→ Try it:
Your reply should hold only the lines from the records below where "that" occurs.

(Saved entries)
....

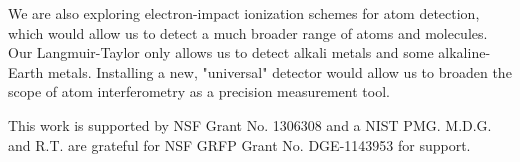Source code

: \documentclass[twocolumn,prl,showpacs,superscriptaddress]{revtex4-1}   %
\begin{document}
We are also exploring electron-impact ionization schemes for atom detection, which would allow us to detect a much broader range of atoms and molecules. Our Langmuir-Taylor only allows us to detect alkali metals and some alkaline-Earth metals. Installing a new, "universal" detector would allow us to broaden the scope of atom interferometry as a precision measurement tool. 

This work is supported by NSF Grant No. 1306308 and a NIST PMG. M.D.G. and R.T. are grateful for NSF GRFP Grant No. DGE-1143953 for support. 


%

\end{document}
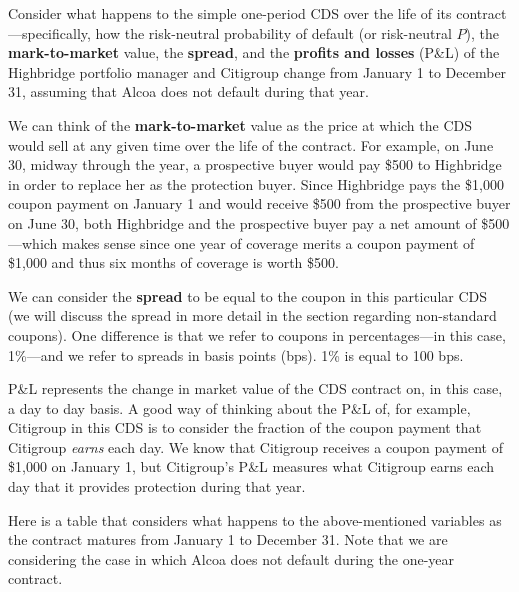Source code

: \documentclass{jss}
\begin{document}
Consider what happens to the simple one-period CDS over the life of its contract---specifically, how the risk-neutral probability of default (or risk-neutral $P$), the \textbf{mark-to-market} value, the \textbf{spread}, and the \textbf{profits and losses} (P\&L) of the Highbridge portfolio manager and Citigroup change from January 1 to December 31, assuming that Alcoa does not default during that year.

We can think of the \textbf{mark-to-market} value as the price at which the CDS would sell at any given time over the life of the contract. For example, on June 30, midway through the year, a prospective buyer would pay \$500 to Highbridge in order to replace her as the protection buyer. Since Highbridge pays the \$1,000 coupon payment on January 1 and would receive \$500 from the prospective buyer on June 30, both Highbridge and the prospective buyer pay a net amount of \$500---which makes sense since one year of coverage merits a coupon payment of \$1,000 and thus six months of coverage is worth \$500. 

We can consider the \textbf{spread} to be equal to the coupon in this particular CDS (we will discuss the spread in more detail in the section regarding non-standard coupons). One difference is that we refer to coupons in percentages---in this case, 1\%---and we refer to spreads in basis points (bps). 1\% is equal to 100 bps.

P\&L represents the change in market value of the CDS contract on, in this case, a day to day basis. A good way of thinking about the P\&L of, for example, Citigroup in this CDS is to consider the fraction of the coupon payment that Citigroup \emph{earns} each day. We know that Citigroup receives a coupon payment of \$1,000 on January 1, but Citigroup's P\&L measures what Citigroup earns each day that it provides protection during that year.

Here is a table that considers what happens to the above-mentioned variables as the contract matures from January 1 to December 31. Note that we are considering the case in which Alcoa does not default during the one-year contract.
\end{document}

....

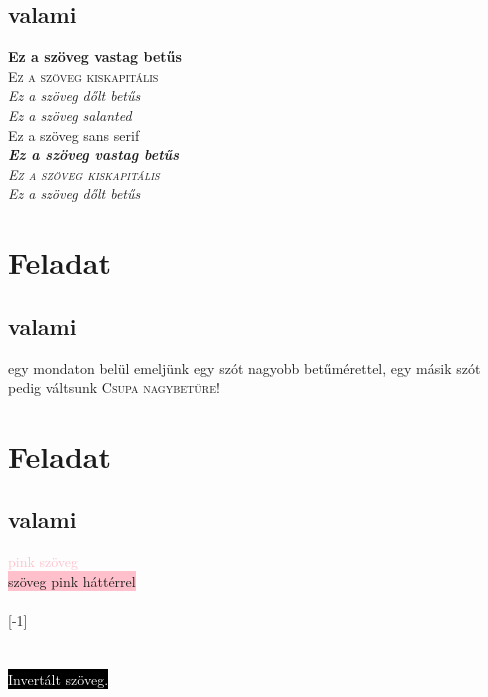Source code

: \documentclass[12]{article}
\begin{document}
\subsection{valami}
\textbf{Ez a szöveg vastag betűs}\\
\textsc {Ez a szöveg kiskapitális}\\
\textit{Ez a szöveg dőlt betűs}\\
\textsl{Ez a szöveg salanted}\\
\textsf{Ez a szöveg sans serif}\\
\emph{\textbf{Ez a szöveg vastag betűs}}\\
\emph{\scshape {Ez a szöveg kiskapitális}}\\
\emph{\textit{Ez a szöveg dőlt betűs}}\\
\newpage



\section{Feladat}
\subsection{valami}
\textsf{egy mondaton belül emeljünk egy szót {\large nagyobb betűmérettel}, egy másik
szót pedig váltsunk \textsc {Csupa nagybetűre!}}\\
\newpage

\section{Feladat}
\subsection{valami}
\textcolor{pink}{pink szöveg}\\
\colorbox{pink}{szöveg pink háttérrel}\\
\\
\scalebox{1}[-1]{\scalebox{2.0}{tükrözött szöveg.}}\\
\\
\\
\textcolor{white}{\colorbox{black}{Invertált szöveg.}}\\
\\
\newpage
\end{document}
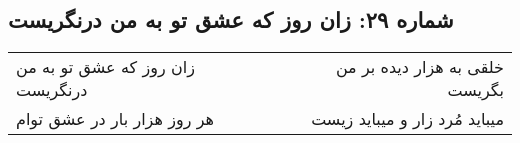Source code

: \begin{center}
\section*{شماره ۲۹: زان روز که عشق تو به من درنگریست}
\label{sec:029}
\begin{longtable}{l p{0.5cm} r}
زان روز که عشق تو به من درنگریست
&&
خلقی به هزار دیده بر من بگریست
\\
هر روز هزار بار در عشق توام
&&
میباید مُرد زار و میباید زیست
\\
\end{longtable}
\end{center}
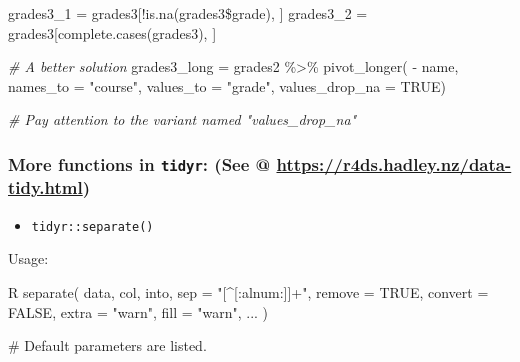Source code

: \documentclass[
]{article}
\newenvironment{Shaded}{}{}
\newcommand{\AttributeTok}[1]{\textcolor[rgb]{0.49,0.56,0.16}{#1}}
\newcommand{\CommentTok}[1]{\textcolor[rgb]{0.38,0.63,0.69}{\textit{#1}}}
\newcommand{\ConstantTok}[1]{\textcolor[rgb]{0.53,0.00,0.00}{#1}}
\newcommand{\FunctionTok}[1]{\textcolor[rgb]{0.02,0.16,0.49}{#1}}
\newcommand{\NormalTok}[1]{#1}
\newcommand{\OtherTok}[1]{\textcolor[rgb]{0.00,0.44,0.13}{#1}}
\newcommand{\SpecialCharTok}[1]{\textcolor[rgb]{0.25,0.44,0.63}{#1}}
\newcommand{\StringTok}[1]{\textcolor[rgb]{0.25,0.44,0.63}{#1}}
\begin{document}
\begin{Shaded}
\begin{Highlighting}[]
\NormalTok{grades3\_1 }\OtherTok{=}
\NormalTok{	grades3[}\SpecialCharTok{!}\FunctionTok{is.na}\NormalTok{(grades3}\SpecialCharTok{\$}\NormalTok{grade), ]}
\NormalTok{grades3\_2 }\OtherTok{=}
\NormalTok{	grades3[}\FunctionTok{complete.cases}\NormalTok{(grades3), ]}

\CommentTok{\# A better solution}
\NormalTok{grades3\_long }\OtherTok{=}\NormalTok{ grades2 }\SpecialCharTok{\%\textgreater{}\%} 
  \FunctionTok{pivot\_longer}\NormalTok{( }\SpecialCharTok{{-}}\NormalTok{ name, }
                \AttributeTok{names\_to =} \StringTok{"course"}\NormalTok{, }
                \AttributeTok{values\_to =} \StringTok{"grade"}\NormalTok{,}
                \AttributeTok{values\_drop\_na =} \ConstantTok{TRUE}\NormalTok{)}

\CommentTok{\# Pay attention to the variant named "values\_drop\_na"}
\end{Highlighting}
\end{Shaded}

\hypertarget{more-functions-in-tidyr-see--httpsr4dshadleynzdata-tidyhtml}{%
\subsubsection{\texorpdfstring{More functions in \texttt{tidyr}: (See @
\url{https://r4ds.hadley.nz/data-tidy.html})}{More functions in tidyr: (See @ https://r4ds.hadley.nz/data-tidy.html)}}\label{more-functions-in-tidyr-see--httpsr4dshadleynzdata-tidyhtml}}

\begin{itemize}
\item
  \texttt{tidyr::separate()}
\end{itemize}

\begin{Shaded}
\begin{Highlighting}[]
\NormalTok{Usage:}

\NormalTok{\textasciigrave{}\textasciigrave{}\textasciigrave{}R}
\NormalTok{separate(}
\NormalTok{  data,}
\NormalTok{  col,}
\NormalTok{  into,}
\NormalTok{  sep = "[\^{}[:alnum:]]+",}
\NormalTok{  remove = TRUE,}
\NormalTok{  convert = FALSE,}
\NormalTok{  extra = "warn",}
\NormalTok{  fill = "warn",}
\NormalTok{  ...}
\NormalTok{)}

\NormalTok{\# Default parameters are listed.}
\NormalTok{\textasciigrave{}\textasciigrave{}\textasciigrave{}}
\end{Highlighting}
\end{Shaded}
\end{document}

....

→ Answer to this task:
Consider what happens to the simple one-period CDS over the life of its contract---specifically, how the risk-neutral probability of default (or risk-neutral $P$), the \textbf{mark-to-market} value, the \textbf{spread}, and the \textbf{profits and losses} (P\&L) of the Highbridge portfolio manager and Citigroup change from January 1 to December 31, assuming that Alcoa does not default during that year.
We can consider the \textbf{spread} to be equal to the coupon in this particular CDS (we will discuss the spread in more detail in the section regarding non-standard coupons). One difference is that we refer to coupons in percentages---in this case, 1\%---and we refer to spreads in basis points (bps). 1\% is equal to 100 bps.
P\&L represents the change in market value of the CDS contract on, in this case, a day to day basis. A good way of thinking about the P\&L of, for example, Citigroup in this CDS is to consider the fraction of the coupon payment that Citigroup \emph{earns} each day. We know that Citigroup receives a coupon payment of \$1,000 on January 1, but Citigroup's P\&L measures what Citigroup earns each day that it provides protection during that year.
Here is a table that considers what happens to the above-mentioned variables as the contract matures from January 1 to December 31. Note that we are considering the case in which Alcoa does not default during the one-year contract.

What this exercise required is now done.